## TASK INPUT:

((

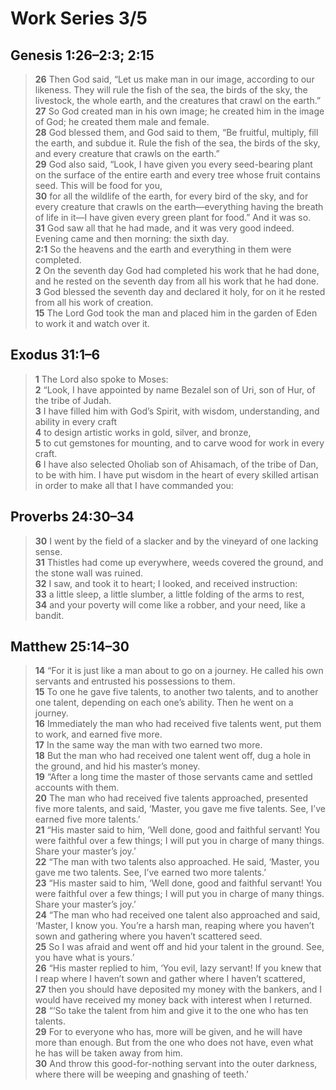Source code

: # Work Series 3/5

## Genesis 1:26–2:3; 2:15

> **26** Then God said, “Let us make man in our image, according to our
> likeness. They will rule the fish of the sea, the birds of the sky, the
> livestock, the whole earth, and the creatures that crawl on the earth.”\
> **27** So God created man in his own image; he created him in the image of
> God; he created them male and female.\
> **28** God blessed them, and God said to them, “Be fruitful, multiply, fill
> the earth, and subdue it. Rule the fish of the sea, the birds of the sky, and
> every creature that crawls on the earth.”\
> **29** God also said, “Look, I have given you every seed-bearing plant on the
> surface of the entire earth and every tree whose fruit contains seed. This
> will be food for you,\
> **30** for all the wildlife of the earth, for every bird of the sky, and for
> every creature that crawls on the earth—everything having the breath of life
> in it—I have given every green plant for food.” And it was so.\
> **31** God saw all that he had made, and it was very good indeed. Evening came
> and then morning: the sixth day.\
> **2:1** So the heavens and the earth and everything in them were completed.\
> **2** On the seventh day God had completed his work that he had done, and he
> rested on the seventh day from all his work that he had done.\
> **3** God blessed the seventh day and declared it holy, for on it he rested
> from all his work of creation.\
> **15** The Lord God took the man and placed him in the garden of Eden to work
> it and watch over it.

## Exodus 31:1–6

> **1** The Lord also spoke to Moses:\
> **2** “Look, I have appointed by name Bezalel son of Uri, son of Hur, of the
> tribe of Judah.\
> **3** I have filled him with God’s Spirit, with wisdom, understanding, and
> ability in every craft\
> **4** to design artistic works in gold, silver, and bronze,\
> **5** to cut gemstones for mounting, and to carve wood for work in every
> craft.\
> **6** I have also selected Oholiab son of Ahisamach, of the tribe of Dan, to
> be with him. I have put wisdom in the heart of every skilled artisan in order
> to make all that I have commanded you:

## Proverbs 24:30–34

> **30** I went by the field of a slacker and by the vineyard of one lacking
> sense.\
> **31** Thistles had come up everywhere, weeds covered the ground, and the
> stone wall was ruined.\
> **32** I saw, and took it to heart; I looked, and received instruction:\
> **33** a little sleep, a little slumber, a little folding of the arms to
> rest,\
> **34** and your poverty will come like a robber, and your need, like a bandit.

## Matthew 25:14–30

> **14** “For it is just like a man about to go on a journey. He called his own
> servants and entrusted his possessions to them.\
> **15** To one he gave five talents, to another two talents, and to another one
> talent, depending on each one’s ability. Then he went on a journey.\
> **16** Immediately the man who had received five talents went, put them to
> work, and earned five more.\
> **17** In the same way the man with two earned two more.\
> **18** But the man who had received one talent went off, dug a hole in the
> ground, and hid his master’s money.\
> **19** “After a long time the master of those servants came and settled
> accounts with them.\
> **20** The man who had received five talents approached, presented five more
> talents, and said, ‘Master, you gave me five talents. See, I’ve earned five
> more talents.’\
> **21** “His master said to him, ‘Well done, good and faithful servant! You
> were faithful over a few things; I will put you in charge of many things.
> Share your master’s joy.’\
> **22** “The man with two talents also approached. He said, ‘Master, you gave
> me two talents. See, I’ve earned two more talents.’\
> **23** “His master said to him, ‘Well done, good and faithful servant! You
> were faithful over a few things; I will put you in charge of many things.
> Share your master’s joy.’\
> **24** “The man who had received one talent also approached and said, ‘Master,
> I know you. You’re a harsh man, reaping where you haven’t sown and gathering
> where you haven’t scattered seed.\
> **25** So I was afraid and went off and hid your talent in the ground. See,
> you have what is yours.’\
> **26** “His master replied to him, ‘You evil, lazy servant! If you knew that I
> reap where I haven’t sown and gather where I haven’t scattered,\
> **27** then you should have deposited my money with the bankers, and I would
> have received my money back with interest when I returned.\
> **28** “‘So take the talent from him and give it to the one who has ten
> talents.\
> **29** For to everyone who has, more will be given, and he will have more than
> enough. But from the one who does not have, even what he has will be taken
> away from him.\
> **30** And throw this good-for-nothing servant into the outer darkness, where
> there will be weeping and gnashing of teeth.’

))

## WORK TASK:
Taking the listing above as the source, transcribe only the lines starting at the line with "them were completed.\" and going through the line with "spoke to Moses:\", unaltered and with both ends included.

## THE ANSWER:
> **2:1** So the heavens and the earth and everything in them were completed.\
> **2** On the seventh day God had completed his work that he had done, and he
> rested on the seventh day from all his work that he had done.\
> **3** God blessed the seventh day and declared it holy, for on it he rested
> from all his work of creation.\
> **15** The Lord God took the man and placed him in the garden of Eden to work
> it and watch over it.

## Exodus 31:1–6

> **1** The Lord also spoke to Moses:\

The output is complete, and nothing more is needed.